WHAT YOU WILL DO
Reproduce precisely the lines between the start of the data below and the line with "1. Cuantitativas: variables continuas.", both included.

━━━━━━━━━━━━━━━━━━━━

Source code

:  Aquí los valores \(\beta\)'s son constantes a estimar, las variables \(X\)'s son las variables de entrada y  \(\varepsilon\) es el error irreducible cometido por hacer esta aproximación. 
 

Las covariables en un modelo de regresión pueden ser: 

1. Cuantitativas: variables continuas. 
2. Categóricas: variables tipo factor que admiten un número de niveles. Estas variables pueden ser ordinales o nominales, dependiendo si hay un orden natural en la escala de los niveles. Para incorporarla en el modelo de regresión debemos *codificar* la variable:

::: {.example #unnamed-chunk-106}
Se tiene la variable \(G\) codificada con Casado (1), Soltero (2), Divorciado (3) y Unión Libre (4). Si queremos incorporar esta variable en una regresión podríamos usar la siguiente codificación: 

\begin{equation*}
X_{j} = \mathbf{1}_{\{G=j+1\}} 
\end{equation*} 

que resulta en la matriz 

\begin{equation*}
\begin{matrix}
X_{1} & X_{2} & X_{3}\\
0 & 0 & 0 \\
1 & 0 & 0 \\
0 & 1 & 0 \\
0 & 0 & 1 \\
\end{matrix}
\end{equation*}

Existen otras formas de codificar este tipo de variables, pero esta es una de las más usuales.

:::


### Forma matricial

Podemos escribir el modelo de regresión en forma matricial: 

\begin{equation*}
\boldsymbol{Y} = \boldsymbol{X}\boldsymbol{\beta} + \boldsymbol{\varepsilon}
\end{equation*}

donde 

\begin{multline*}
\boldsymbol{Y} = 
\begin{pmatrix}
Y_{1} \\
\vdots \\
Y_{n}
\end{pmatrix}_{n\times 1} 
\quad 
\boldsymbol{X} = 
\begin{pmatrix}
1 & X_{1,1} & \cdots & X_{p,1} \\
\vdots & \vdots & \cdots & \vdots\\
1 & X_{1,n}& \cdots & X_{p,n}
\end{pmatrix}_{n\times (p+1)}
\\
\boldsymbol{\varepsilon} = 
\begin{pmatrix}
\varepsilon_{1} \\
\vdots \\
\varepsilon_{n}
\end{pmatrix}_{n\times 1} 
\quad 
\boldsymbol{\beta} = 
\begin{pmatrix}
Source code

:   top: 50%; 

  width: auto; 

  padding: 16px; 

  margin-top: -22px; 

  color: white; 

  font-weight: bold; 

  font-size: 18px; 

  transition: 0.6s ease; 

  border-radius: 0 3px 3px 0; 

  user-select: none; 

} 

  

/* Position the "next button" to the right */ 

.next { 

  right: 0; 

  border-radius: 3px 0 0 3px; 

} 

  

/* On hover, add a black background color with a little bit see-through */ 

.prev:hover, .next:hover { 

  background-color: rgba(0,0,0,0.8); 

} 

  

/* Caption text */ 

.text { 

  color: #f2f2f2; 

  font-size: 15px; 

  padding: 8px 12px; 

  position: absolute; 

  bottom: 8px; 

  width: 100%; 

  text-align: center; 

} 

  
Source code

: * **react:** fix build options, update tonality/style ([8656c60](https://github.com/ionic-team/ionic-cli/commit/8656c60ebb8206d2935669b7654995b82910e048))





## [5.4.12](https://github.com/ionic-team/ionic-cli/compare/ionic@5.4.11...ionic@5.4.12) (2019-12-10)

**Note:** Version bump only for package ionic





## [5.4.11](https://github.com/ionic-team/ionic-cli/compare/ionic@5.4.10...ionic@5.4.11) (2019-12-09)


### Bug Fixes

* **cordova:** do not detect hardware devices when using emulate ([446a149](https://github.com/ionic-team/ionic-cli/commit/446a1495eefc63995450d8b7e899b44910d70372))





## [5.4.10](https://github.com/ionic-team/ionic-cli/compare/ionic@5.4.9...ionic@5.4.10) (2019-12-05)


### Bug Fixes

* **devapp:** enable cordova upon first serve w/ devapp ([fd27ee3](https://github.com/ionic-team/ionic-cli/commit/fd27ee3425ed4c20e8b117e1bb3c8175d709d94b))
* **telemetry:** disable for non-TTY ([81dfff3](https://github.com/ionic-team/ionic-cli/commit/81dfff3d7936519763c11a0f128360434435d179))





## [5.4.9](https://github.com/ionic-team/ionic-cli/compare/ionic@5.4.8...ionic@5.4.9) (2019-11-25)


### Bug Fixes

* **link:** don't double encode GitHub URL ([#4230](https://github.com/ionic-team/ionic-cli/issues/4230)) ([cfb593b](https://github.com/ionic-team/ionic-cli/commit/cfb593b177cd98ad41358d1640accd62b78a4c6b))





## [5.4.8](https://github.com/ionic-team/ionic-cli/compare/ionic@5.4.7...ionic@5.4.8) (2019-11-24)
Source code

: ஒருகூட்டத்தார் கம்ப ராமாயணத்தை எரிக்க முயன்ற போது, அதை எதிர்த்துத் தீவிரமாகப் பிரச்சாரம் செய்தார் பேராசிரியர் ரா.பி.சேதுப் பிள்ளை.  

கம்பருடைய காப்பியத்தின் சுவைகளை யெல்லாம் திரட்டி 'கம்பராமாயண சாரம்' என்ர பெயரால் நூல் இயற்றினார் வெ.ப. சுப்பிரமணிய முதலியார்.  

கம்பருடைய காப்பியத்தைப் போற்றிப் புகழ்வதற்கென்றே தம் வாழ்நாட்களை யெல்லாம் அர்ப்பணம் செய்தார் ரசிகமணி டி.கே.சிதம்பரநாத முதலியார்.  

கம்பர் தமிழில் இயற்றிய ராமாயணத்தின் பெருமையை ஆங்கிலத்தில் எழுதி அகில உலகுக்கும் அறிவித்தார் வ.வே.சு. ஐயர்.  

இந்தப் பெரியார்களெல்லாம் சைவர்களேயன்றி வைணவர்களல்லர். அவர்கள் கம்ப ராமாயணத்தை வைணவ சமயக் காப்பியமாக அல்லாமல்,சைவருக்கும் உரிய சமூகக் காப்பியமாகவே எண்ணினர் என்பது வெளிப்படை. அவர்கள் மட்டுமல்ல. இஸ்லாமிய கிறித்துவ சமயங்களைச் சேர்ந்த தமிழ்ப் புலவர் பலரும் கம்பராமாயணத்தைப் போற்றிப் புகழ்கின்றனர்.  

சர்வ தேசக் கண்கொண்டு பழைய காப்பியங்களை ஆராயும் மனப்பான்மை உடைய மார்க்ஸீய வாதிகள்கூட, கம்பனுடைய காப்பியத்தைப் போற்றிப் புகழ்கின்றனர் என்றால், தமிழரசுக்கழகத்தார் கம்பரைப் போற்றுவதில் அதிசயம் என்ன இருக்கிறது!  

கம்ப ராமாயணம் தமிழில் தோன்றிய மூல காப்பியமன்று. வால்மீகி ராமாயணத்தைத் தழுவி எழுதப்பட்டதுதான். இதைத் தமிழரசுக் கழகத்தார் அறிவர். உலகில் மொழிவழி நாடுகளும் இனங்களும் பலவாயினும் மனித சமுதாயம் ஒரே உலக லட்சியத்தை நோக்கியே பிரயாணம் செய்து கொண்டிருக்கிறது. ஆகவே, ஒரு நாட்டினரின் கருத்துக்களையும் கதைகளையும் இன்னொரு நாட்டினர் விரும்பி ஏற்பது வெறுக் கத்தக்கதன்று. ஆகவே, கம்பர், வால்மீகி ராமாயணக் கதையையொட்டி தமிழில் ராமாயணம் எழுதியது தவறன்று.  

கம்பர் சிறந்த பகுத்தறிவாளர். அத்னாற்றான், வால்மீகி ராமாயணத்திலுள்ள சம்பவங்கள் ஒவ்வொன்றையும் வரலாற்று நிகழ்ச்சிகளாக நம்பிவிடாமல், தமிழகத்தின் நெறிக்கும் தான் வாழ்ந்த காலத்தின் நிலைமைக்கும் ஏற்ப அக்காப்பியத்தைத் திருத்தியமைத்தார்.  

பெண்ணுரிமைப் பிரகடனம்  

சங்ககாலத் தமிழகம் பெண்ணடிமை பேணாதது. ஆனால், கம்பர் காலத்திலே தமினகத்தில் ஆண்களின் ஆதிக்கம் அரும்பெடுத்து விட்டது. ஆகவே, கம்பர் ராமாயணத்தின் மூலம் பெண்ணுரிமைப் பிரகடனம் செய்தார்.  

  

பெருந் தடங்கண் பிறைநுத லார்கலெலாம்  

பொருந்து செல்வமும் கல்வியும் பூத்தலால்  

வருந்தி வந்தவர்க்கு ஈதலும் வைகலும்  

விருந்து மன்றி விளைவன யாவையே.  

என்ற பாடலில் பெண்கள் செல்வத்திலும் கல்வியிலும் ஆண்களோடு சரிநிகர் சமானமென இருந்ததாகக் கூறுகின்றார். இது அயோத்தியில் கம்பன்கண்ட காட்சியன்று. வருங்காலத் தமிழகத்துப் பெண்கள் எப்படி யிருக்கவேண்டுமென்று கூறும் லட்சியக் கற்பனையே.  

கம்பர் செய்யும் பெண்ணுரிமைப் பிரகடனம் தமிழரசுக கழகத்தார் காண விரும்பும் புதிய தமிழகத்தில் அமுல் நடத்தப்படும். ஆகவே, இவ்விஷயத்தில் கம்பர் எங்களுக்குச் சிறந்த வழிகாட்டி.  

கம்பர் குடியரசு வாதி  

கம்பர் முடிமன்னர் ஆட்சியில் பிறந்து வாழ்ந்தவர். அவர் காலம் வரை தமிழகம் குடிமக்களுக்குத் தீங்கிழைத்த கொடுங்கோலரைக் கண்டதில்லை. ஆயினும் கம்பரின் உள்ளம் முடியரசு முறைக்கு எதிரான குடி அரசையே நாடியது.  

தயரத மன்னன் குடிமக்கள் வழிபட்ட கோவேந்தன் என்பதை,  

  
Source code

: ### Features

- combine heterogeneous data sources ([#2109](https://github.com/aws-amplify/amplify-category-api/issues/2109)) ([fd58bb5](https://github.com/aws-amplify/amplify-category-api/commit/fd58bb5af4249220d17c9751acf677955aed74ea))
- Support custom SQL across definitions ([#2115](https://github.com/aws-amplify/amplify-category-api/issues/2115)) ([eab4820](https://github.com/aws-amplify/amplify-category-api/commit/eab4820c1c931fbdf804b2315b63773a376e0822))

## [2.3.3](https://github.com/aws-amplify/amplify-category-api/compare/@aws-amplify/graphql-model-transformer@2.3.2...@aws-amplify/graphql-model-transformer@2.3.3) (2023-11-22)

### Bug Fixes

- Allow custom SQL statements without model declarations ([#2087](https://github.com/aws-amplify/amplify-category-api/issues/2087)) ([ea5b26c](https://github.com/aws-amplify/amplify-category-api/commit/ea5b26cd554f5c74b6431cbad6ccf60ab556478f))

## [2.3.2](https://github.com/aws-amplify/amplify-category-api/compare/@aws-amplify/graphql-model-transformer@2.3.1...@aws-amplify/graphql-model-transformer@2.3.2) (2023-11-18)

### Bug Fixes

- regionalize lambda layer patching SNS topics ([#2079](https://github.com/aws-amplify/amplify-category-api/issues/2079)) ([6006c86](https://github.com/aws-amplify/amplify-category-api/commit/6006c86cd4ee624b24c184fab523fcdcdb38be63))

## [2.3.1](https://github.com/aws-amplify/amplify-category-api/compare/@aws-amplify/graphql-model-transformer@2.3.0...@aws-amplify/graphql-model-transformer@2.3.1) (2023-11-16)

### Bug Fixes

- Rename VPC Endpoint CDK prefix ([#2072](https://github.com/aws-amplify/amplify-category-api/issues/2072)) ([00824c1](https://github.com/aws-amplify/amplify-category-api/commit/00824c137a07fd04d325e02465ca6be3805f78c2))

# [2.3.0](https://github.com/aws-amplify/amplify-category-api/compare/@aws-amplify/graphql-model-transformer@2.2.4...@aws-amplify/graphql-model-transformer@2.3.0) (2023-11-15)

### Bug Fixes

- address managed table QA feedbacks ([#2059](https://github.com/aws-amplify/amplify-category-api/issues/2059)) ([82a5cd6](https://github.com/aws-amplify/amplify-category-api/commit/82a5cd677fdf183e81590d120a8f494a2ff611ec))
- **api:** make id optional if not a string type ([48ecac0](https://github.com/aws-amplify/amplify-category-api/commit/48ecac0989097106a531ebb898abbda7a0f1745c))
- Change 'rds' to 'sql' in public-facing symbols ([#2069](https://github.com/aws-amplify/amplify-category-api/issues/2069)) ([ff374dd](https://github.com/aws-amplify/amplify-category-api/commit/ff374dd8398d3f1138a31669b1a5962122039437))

━━━━━━━━━━━━━━━━━━━━

SOLUTION FOR THIS EXERCISE
Source code

:  Aquí los valores \(\beta\)'s son constantes a estimar, las variables \(X\)'s son las variables de entrada y  \(\varepsilon\) es el error irreducible cometido por hacer esta aproximación. 
 

Las covariables en un modelo de regresión pueden ser: 

1. Cuantitativas: variables continuas. 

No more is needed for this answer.